- **Liste d'activités**:
A: Selon l'extrait à lire, à quelle place du top 100 anglais ce troisième album se glisse-t-il dès la première semaine ?
B: Pour chacune des affirmations suivantes, dites si elle concorde avec l'extrait à lire, en répondant par oui ou par non et en citant exactement les mots de l'extrait qui tranchent : (i) l'opus « Microphone Champion » paraît en 2009 ; (ii) dans la vidéo « Underdog Psychosis », Skepta parle de lui pendant environ une heure ; (iii) la mixtape « Blacklisted » sort plusieurs années après cette vidéo.

- **Extrait à lire**:

Il dégainera un nouvel opus en 2009, «Microphone Champion », comptant quelques succès locaux comme « Too Many Men », puis « Doin’ It Again » deux ans plus tard. Ce troisième album, porté par les singles « Rescue Me » et « Cross My Heart », se glisse à la 19ème place du top 100 anglais dès la première semaine. Parmi la tracklist, un remix grime du « Hello Good Morning » de P.Diddy soulève un mini buzz et entrouvre les portes de l’international à son auteur. La même année, Skepta poste sur YouTube une vidéo introspective qu’il baptise « Underdog Psychosis ». La déprime le guette, il a le cœur gros, cogite, s’interroge sur sa place. Il confie à Crack Magazine :
« Ca a été un vrai tournant pour moi. J’y parle de moi pendant à peu près 26 minutes devant mon écran d’ordinateur portable, à propos de ma vie et de ce que je ressens. Vous voyez tous les artistes de l’industrie faire un burnout. […] Underdog Psychosis a été le mien. Après l’avoir sorti, je me suis senti purifié. A partir de là, je me suis dit que je ne traiterai plus avec ceux qui ne veulent pas de moi. Je n’ai pas le temps d’essayer de faire plaisir aux gens dont la plateforme n’est pas faite pour moi. Pourquoi est-ce que je chercherais à satisfaire Radio 1 de toute façon ? ».
Alors son rap sera plus libre, brut, décomplexé. Sa mixtape « Blacklisted », qu’il lâche quelques mois plus tard, porte encore les stigmates de son vague à l’âme. Il faudra attendre 2014 pour qu’il se révèle et explose, achève son tour de chauffe à rallonge pour se jeter dans la cour des grands.

- **Extrait de données**:
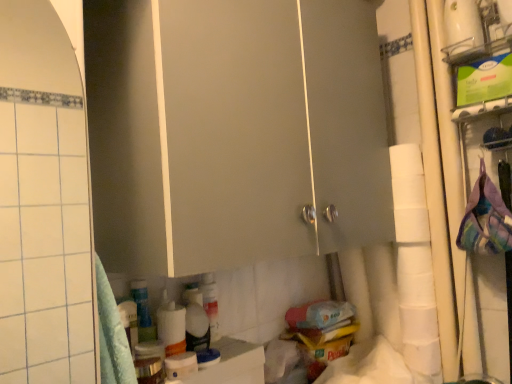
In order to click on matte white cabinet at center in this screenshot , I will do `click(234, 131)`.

* * *

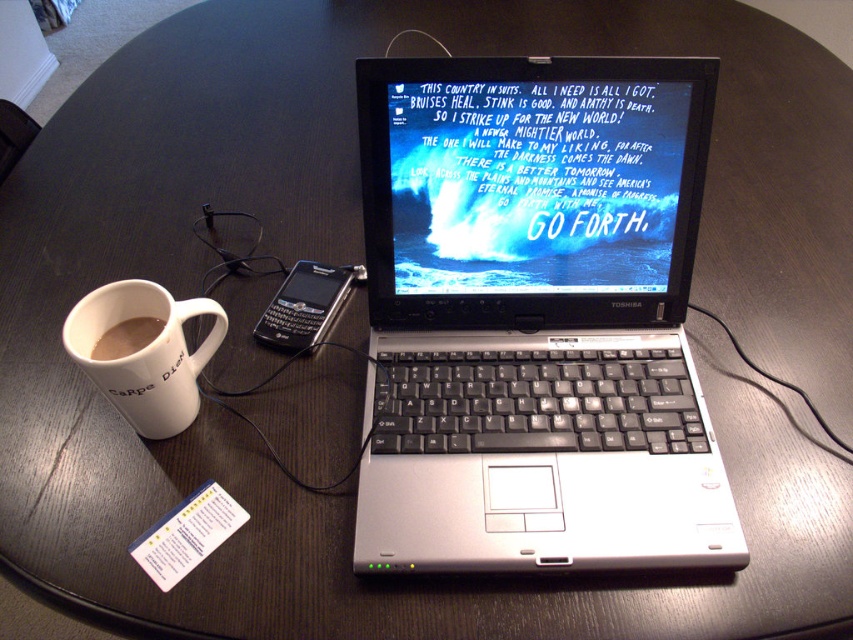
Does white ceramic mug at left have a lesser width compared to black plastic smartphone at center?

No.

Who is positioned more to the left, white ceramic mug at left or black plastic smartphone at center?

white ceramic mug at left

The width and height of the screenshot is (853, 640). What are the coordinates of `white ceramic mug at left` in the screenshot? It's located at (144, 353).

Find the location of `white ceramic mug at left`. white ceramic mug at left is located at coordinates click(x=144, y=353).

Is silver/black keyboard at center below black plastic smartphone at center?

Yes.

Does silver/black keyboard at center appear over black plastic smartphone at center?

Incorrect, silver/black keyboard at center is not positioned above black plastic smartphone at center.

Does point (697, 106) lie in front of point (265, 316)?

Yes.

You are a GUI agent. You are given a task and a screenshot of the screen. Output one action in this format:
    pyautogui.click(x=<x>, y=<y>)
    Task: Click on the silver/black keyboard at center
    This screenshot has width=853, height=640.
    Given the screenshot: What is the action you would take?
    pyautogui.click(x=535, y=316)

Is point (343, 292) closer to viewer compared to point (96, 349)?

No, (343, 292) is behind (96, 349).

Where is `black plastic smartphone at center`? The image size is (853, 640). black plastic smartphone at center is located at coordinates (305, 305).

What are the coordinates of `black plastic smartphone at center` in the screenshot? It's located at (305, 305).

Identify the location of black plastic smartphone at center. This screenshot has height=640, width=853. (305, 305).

- **Réponses par tâche**:
A: À la 19ème place.

B:
(i) Oui : « Il dégainera un nouvel opus en 2009 ».
(ii) Non : « J’y parle de moi pendant à peu près 26 minutes ».
(iii) Non : « qu’il lâche quelques mois plus tard ».